*** Supplied records ***

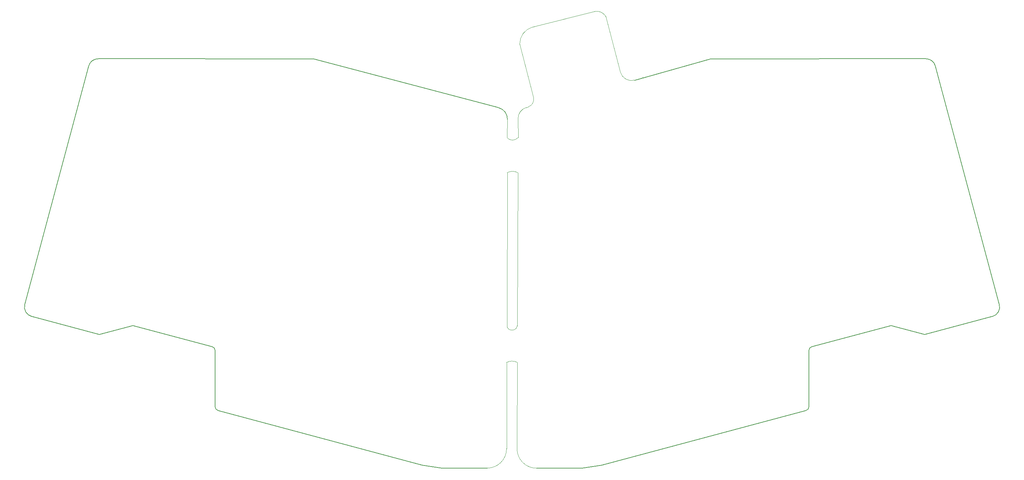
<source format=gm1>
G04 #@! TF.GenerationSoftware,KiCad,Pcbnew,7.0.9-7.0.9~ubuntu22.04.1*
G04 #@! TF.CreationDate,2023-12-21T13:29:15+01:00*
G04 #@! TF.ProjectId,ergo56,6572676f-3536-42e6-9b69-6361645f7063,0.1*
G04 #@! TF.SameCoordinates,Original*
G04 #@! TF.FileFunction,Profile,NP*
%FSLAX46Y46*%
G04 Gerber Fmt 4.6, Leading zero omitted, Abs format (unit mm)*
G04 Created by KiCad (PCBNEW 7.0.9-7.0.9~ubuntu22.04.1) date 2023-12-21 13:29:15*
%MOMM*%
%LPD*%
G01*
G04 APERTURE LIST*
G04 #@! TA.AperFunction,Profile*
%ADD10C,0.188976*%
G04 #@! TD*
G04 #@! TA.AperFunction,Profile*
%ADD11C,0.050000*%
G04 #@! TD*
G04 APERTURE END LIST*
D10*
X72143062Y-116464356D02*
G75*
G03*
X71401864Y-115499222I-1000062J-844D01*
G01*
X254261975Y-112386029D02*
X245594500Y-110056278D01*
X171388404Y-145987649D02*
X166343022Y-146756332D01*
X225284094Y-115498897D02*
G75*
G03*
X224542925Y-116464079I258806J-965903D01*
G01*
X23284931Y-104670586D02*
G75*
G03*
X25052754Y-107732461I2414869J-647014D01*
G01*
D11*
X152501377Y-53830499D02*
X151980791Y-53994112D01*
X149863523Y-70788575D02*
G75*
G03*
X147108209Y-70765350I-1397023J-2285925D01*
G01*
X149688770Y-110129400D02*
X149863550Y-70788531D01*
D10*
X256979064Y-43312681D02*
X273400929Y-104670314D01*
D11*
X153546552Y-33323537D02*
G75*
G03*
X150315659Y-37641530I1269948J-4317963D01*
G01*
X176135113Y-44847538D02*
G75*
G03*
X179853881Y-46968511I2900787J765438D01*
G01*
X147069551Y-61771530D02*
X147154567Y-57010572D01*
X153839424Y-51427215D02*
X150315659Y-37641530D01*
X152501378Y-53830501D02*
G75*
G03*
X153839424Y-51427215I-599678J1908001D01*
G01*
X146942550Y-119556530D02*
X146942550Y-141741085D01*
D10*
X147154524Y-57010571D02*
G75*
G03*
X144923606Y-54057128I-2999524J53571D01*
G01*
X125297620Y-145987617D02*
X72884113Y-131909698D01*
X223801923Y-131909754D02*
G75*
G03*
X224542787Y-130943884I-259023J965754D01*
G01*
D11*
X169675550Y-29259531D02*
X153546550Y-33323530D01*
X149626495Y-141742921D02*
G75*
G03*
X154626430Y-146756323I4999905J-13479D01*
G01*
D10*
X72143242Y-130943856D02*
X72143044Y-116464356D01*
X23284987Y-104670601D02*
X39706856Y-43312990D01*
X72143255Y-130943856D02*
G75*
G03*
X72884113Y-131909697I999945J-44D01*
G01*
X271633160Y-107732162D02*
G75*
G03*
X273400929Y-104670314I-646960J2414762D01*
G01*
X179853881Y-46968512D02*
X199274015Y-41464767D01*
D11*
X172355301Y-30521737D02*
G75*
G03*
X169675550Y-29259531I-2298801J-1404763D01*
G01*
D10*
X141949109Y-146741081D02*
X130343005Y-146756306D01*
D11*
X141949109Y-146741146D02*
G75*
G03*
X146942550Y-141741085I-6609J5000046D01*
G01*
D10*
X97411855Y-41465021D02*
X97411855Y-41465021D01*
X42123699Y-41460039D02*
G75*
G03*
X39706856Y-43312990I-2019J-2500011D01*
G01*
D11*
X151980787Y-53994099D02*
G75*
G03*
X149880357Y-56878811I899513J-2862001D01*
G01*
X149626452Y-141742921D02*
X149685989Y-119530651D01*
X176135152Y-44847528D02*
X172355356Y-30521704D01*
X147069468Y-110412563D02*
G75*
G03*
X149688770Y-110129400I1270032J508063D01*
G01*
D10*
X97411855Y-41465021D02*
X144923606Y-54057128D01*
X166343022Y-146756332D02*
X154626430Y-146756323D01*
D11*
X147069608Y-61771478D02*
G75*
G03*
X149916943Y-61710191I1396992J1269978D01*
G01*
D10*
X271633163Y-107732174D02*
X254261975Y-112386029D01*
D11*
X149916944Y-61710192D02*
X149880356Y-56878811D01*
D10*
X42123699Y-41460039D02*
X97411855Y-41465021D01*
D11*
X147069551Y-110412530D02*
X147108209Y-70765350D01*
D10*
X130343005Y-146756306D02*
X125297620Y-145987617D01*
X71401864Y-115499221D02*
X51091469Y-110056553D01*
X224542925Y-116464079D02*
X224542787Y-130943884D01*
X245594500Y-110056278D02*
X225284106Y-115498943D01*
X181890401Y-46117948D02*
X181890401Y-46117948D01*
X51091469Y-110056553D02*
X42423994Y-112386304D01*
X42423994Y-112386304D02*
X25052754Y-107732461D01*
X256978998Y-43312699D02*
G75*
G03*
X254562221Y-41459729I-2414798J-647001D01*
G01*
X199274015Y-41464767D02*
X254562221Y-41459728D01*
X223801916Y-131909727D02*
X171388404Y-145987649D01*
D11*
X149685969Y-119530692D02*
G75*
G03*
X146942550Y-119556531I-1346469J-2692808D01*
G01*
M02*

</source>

*** End of Supplied records ***

_Your assignment:_ Among the records above, find the lines where the word "LIST" appears and copy them.

_Answer area:_
G04 APERTURE LIST*
G04 APERTURE END LIST*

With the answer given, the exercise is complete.